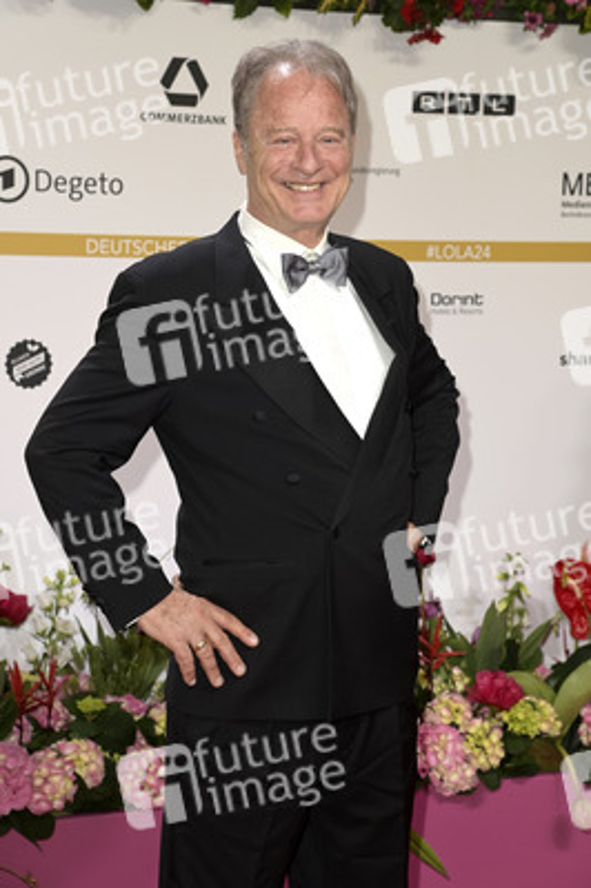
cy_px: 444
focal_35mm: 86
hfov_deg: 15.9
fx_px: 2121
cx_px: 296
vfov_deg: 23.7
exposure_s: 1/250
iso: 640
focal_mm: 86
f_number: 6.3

# # # # # # #

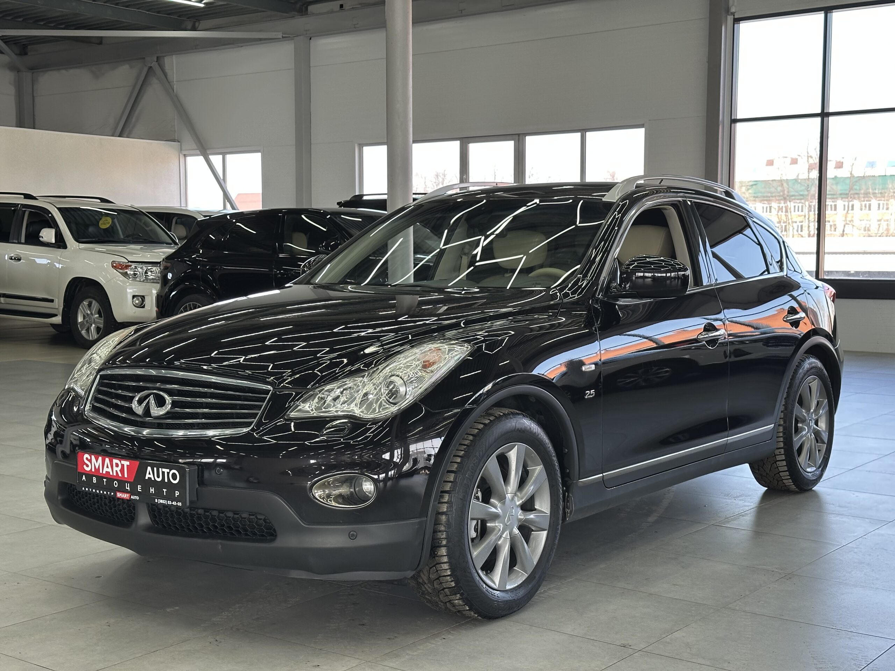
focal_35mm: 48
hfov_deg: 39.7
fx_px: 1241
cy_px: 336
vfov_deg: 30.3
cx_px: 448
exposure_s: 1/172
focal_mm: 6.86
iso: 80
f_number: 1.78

# # # # # # #

▶ **Task to complete**
Above are the records; repeat exactly the lines from the one holding "hfov_deg: 39.7" down to the one holding "f_number: 1.78", end lines included.

▶ **Solution for this exercise**
hfov_deg: 39.7
fx_px: 1241
cy_px: 336
vfov_deg: 30.3
cx_px: 448
exposure_s: 1/172
focal_mm: 6.86
iso: 80
f_number: 1.78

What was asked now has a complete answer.